» **WORK ORDER**: The listing below is to be copied in full, line by line.
--- START ---
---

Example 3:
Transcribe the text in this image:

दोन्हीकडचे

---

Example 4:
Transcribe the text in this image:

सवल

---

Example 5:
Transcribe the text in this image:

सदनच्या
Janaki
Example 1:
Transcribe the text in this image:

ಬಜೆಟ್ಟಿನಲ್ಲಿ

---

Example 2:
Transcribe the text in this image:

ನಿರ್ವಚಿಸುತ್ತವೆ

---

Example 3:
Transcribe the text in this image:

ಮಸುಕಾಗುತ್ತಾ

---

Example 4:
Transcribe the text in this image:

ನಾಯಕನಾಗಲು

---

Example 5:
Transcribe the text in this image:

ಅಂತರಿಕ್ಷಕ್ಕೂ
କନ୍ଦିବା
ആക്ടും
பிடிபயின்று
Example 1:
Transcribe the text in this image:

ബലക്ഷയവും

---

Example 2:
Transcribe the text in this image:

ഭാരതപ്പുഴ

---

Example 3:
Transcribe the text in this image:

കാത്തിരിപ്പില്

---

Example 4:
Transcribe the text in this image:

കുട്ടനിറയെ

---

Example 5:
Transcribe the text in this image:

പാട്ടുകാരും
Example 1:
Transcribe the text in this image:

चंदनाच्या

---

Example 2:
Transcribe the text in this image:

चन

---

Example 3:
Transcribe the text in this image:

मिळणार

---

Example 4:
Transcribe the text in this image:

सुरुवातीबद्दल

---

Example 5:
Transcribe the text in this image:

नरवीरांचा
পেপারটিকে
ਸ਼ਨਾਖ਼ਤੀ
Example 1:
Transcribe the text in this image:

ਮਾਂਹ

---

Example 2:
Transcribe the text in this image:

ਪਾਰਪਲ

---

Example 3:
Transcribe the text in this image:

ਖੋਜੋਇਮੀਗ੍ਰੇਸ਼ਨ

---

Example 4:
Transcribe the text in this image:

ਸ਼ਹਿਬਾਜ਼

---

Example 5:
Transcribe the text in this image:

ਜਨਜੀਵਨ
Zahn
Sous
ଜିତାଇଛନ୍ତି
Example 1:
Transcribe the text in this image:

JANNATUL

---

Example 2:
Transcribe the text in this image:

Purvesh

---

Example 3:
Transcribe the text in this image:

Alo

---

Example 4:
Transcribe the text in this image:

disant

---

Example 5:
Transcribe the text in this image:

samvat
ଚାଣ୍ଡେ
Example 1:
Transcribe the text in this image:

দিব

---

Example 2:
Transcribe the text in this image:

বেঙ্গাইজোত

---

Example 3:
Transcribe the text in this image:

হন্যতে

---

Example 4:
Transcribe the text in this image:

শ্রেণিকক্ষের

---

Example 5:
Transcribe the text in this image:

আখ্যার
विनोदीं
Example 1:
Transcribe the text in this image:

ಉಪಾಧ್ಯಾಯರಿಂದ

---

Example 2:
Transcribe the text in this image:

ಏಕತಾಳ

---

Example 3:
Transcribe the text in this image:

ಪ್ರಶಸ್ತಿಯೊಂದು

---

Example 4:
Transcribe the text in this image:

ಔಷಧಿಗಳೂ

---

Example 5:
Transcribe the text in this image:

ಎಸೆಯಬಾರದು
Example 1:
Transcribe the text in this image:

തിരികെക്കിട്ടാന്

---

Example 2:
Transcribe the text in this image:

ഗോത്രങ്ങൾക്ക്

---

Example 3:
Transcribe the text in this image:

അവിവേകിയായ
--- END ---
» **COMPLETED EXERCISE**:
---

Example 3:
Transcribe the text in this image:

दोन्हीकडचे

---

Example 4:
Transcribe the text in this image:

सवल

---

Example 5:
Transcribe the text in this image:

सदनच्या
Janaki
Example 1:
Transcribe the text in this image:

ಬಜೆಟ್ಟಿನಲ್ಲಿ

---

Example 2:
Transcribe the text in this image:

ನಿರ್ವಚಿಸುತ್ತವೆ

---

Example 3:
Transcribe the text in this image:

ಮಸುಕಾಗುತ್ತಾ

---

Example 4:
Transcribe the text in this image:

ನಾಯಕನಾಗಲು

---

Example 5:
Transcribe the text in this image:

ಅಂತರಿಕ್ಷಕ್ಕೂ
କନ୍ଦିବା
ആക്ടും
பிடிபயின்று
Example 1:
Transcribe the text in this image:

ബലക്ഷയവും

---

Example 2:
Transcribe the text in this image:

ഭാരതപ്പുഴ

---

Example 3:
Transcribe the text in this image:

കാത്തിരിപ്പില്

---

Example 4:
Transcribe the text in this image:

കുട്ടനിറയെ

---

Example 5:
Transcribe the text in this image:

പാട്ടുകാരും
Example 1:
Transcribe the text in this image:

चंदनाच्या

---

Example 2:
Transcribe the text in this image:

चन

---

Example 3:
Transcribe the text in this image:

मिळणार

---

Example 4:
Transcribe the text in this image:

सुरुवातीबद्दल

---

Example 5:
Transcribe the text in this image:

नरवीरांचा
পেপারটিকে
ਸ਼ਨਾਖ਼ਤੀ
Example 1:
Transcribe the text in this image:

ਮਾਂਹ

---

Example 2:
Transcribe the text in this image:

ਪਾਰਪਲ

---

Example 3:
Transcribe the text in this image:

ਖੋਜੋਇਮੀਗ੍ਰੇਸ਼ਨ

---

Example 4:
Transcribe the text in this image:

ਸ਼ਹਿਬਾਜ਼

---

Example 5:
Transcribe the text in this image:

ਜਨਜੀਵਨ
Zahn
Sous
ଜିତାଇଛନ୍ତି
Example 1:
Transcribe the text in this image:

JANNATUL

---

Example 2:
Transcribe the text in this image:

Purvesh

---

Example 3:
Transcribe the text in this image:

Alo

---

Example 4:
Transcribe the text in this image:

disant

---

Example 5:
Transcribe the text in this image:

samvat
ଚାଣ୍ଡେ
Example 1:
Transcribe the text in this image:

দিব

---

Example 2:
Transcribe the text in this image:

বেঙ্গাইজোত

---

Example 3:
Transcribe the text in this image:

হন্যতে

---

Example 4:
Transcribe the text in this image:

শ্রেণিকক্ষের

---

Example 5:
Transcribe the text in this image:

আখ্যার
विनोदीं
Example 1:
Transcribe the text in this image:

ಉಪಾಧ್ಯಾಯರಿಂದ

---

Example 2:
Transcribe the text in this image:

ಏಕತಾಳ

---

Example 3:
Transcribe the text in this image:

ಪ್ರಶಸ್ತಿಯೊಂದು

---

Example 4:
Transcribe the text in this image:

ಔಷಧಿಗಳೂ

---

Example 5:
Transcribe the text in this image:

ಎಸೆಯಬಾರದು
Example 1:
Transcribe the text in this image:

തിരികെക്കിട്ടാന്

---

Example 2:
Transcribe the text in this image:

ഗോത്രങ്ങൾക്ക്

---

Example 3:
Transcribe the text in this image:

അവിവേകിയായ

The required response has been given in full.